• EXERCISE:
Rewrite the records starting at the line containing "order: Malvales" and ending with the line containing "genus: Cylindropuntia", swapping "scientific name" for "species" and leaving everything else the same.

• GIVEN ENTRIES:
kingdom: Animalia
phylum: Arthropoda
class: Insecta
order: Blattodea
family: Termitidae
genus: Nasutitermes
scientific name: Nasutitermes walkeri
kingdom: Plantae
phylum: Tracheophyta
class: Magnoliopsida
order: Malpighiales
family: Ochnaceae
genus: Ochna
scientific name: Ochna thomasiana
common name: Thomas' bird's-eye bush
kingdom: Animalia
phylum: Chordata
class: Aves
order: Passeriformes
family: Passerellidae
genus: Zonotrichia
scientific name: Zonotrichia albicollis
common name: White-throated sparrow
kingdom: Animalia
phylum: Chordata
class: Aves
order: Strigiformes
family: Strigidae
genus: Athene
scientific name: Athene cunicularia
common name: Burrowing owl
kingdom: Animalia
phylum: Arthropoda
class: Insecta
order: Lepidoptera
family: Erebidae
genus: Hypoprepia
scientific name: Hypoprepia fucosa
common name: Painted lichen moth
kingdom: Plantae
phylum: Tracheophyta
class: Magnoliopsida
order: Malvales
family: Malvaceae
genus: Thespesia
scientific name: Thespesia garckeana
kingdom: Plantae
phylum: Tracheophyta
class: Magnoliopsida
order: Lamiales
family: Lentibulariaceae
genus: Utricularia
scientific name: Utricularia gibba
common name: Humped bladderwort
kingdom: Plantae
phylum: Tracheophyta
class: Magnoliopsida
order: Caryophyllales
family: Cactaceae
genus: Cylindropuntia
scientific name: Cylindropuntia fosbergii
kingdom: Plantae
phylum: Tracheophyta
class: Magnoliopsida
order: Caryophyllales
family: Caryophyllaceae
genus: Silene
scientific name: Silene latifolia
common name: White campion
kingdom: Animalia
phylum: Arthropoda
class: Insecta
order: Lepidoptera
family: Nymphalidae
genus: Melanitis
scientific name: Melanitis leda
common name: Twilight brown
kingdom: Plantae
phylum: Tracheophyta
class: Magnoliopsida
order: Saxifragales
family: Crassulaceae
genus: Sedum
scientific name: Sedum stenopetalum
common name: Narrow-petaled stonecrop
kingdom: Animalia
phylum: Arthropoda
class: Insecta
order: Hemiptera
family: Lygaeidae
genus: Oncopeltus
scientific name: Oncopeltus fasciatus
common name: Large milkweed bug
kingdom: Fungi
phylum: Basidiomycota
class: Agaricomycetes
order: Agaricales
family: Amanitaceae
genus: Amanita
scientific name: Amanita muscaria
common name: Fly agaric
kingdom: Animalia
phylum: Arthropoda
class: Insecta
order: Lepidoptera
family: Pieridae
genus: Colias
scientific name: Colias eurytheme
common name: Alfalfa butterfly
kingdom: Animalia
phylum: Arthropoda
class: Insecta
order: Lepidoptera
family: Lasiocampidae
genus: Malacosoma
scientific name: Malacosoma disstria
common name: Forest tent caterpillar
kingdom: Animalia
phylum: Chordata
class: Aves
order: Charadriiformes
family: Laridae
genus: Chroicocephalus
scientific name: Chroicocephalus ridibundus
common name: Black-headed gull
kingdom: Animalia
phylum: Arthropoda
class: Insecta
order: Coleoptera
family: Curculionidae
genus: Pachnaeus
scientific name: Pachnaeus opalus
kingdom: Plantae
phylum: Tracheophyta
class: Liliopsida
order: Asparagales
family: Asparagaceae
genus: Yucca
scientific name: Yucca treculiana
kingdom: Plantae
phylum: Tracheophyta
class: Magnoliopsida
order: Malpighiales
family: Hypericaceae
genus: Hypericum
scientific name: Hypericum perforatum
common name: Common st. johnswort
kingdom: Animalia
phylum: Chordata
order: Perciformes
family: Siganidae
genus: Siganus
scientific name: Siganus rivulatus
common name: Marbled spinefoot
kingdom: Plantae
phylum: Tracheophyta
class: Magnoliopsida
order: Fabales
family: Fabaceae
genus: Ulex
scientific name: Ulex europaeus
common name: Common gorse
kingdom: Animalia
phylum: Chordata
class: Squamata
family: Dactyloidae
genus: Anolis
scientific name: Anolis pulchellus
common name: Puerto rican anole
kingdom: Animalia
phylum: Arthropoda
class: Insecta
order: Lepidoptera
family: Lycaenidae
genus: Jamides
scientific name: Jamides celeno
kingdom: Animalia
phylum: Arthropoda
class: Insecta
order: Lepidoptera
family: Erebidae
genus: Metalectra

• SOLUTION TO THE EXERCISE:
order: Malvales
family: Malvaceae
genus: Thespesia
species: Thespesia garckeana
kingdom: Plantae
phylum: Tracheophyta
class: Magnoliopsida
order: Lamiales
family: Lentibulariaceae
genus: Utricularia
species: Utricularia gibba
common name: Humped bladderwort
kingdom: Plantae
phylum: Tracheophyta
class: Magnoliopsida
order: Caryophyllales
family: Cactaceae
genus: Cylindropuntia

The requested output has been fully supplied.